(Edit tracking data)

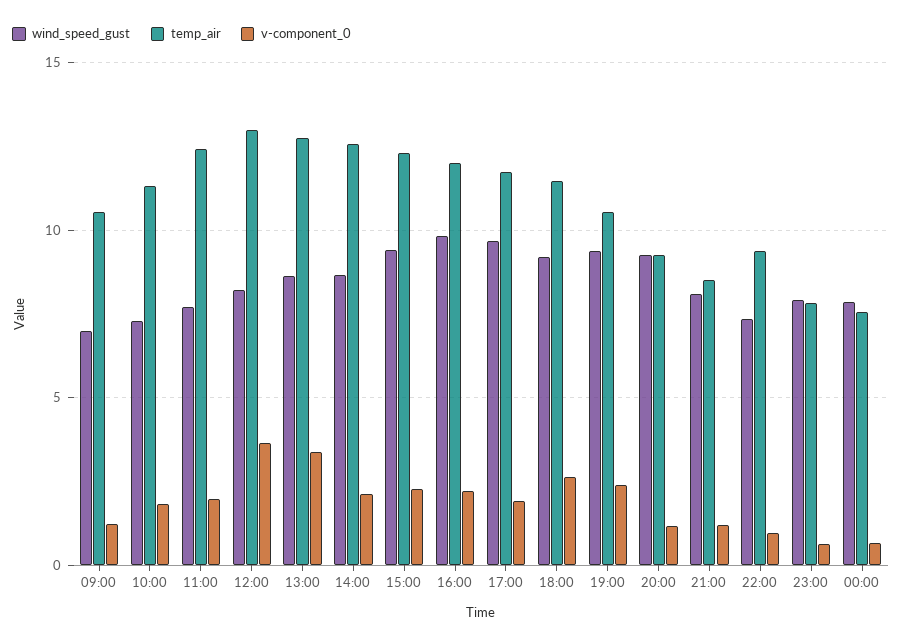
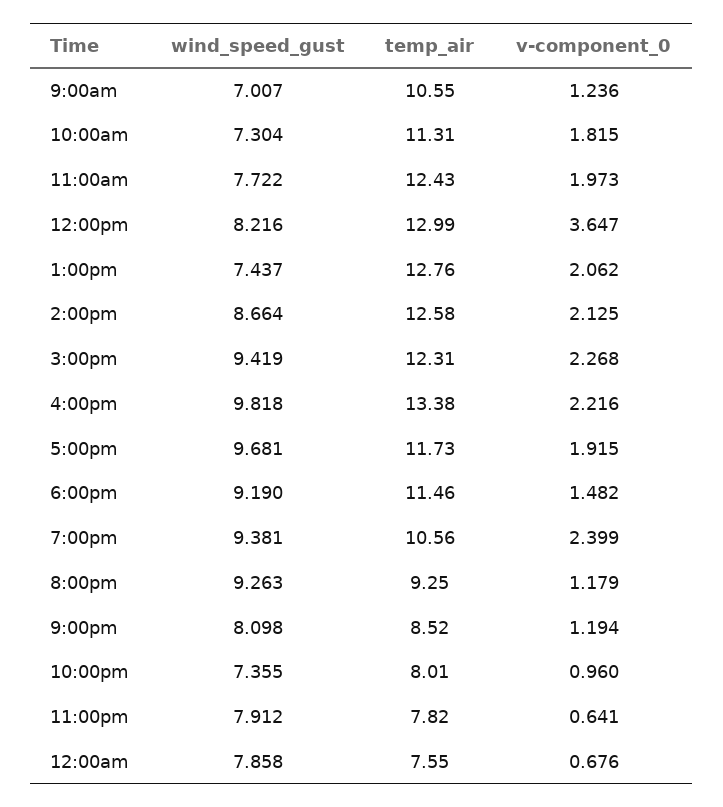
wind_speed_gust, 13:00: 8.5 -> 7.437
v-component_0, 13:00: 3.5 -> 2.062
temp_air, 16:00: 12 -> 13.38
v-component_0, 18:00: 2.5 -> 1.482
temp_air, 22:00: 9.5 -> 8.01

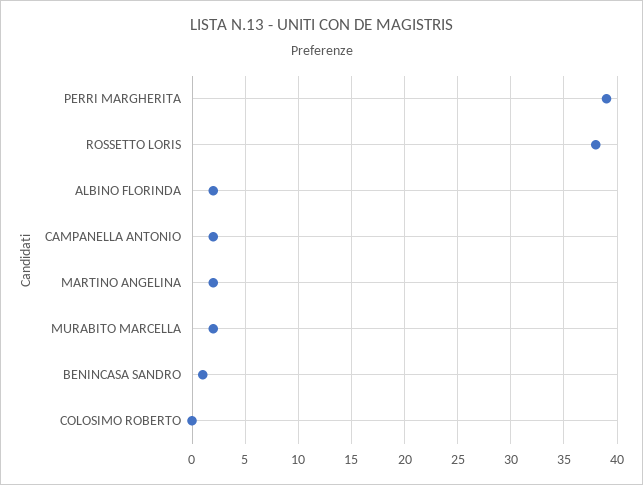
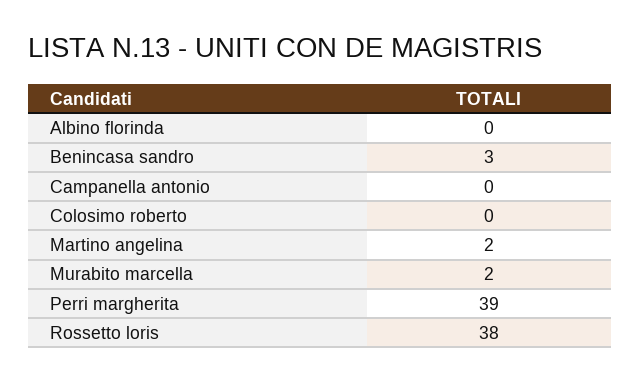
ALBINO FLORINDA: 2 -> 0
CAMPANELLA ANTONIO: 2 -> 0
BENINCASA SANDRO: 1 -> 3

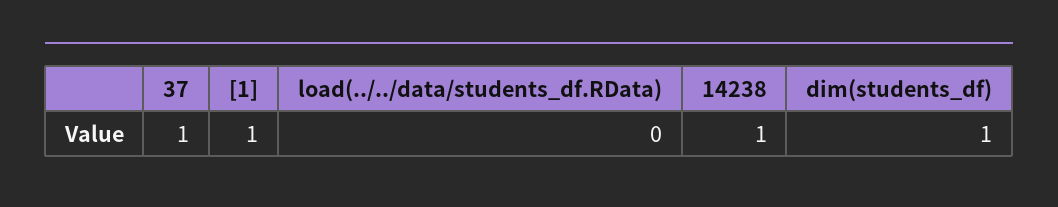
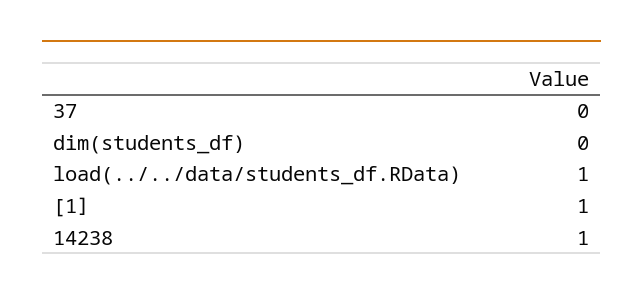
37: 1 -> 0
load(../../data/students_df.RData): 0 -> 1
dim(students_df): 1 -> 0

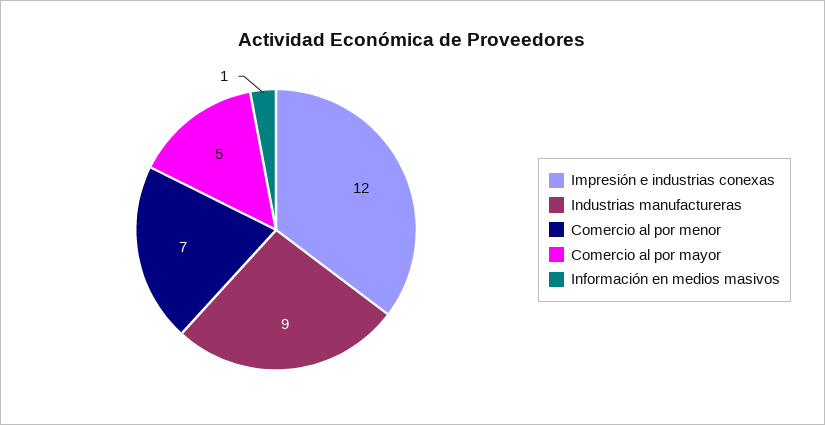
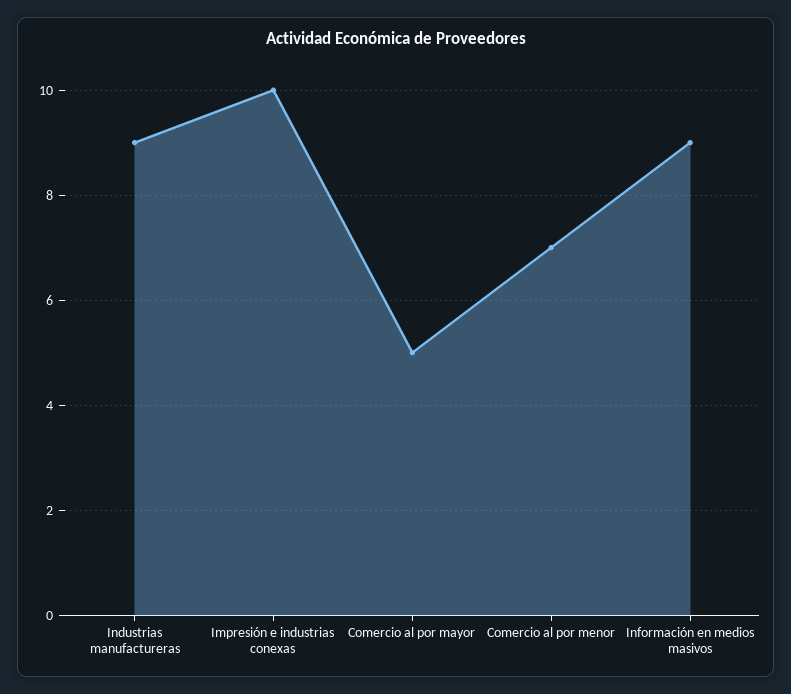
Impresión e industrias conexas: 12 -> 10
Información en medios masivos: 1 -> 9

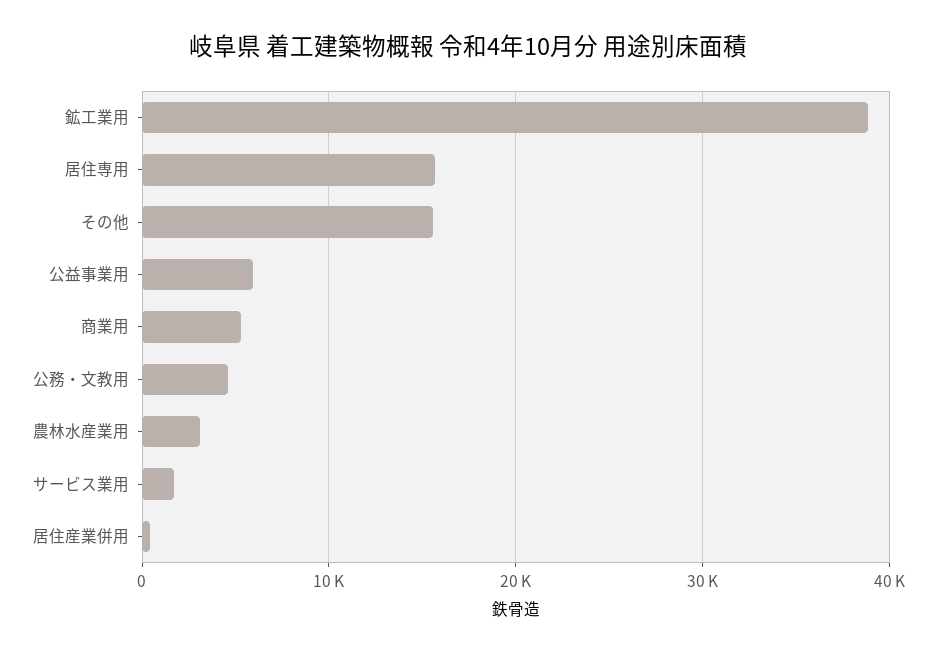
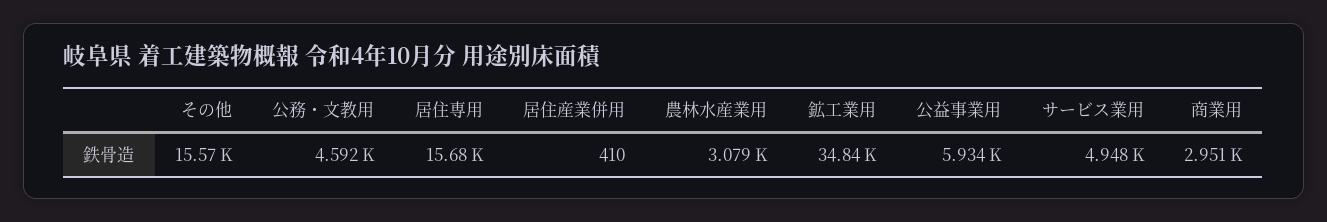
鉱工業用: 39000 -> 34840
商業用: 5000 -> 2951
サービス業用: 2000 -> 4948

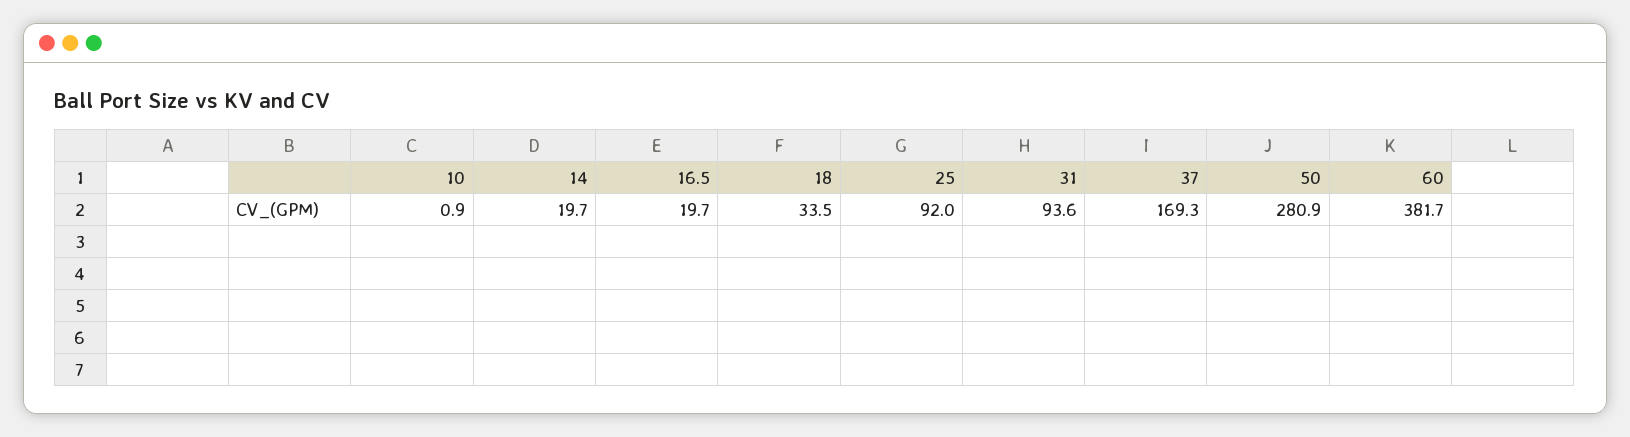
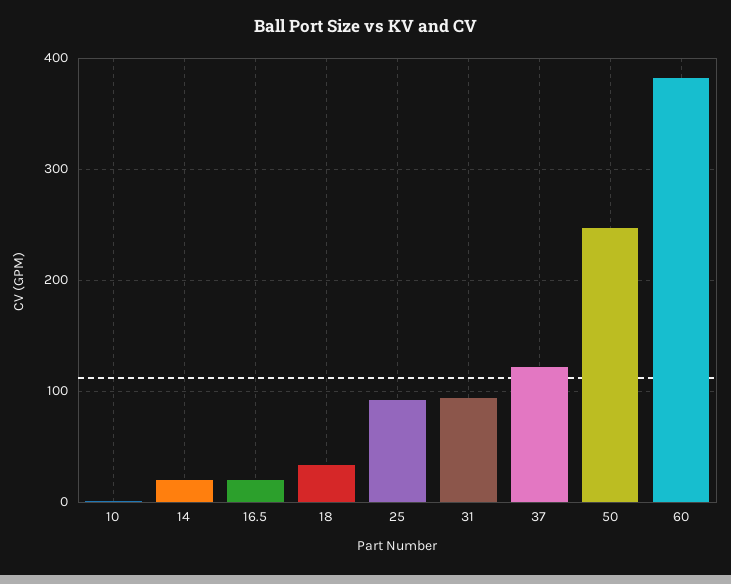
37: 169.3 -> 120
50: 280.9 -> 250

**About this exercise**
Find the line containing "Información en medios masivos: 1 -> 9" in the records above and restate it, and each line after it through the end, word for word, dropping the pictures.

**Problem solution**
Información en medios masivos: 1 -> 9

鉱工業用: 39000 -> 34840
商業用: 5000 -> 2951
サービス業用: 2000 -> 4948

37: 169.3 -> 120
50: 280.9 -> 250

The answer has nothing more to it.